A friend of Ken Kesey (author of the novel One Flew Over the Cuckoo’s Nest and considered a natural link between the Generation Beat of the fifties and the hippies of the sixties), with whom he collaborated on different cultural initiatives, Brand formed part of the Merry Pranksters, a group of friends of Kesey who decided to live communally in different locations in California and Oregon.
Tom Wolfe describes Stewart Brand in his first novelized report The Electric Kool-Acid Test, one of the most acclaimed works of New Journalism.
By the end of 1968, Brand worked as an assistant to the electrical engineer Douglas Engelbart, preparing a presentation (The Mother of All Demos) that would publicize for the first time some of the data processing technologies that would serve a decade later as pillars of home computing, the mouse among them, that later would be recovered by the research center Xerox PARC and the company Apple Computer.

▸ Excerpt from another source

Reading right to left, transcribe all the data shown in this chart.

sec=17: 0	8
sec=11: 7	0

Access to tools to create a more sustainable world: The Whole Earth Catalog
Brand thought that, with awareness, access to information and necessary tools, mankind would be capable of reconfiguring the world that it had created -and continued creating-, to become a sustainable place both socially and environmentally. The fact that he had builders, designers and engineers as friends surely influenced his reasoning.
In this context, Brand coordinated in 1968 the production of the first Whole Earth Catalog. The influence of this catalog and its subsequent issues among the people that supported the seventies trend of returning to rural traditions, as well as between different communities and environmental movements in many cities, was generalized, as much in the United States and Canada as in other countries.
A 1972 issue of the catalogue sold 1.5 million copies and won the National Book Award, despite being a catalogue. Thousands of people learned for the first time the potential of the production of energy with renewable sources (solar, wind, geothermal, small-scale hydroelectric), through the catalog.
With the intention of publishing in depth articles on specific subjects related to the natural sciences, technological inventions, as well as numerous areas of the social and artistic sciences, Brand founded the magazine CoEvolution Quarterly in 1974.
Besides these two publications, references of the American counterculture and of practical ecology, Stewart Brand has founded or helped several institutions with an independent spirit: Point Foundation, Global Business Network, The Well, Hacker’s Conference, Long Now Foundation.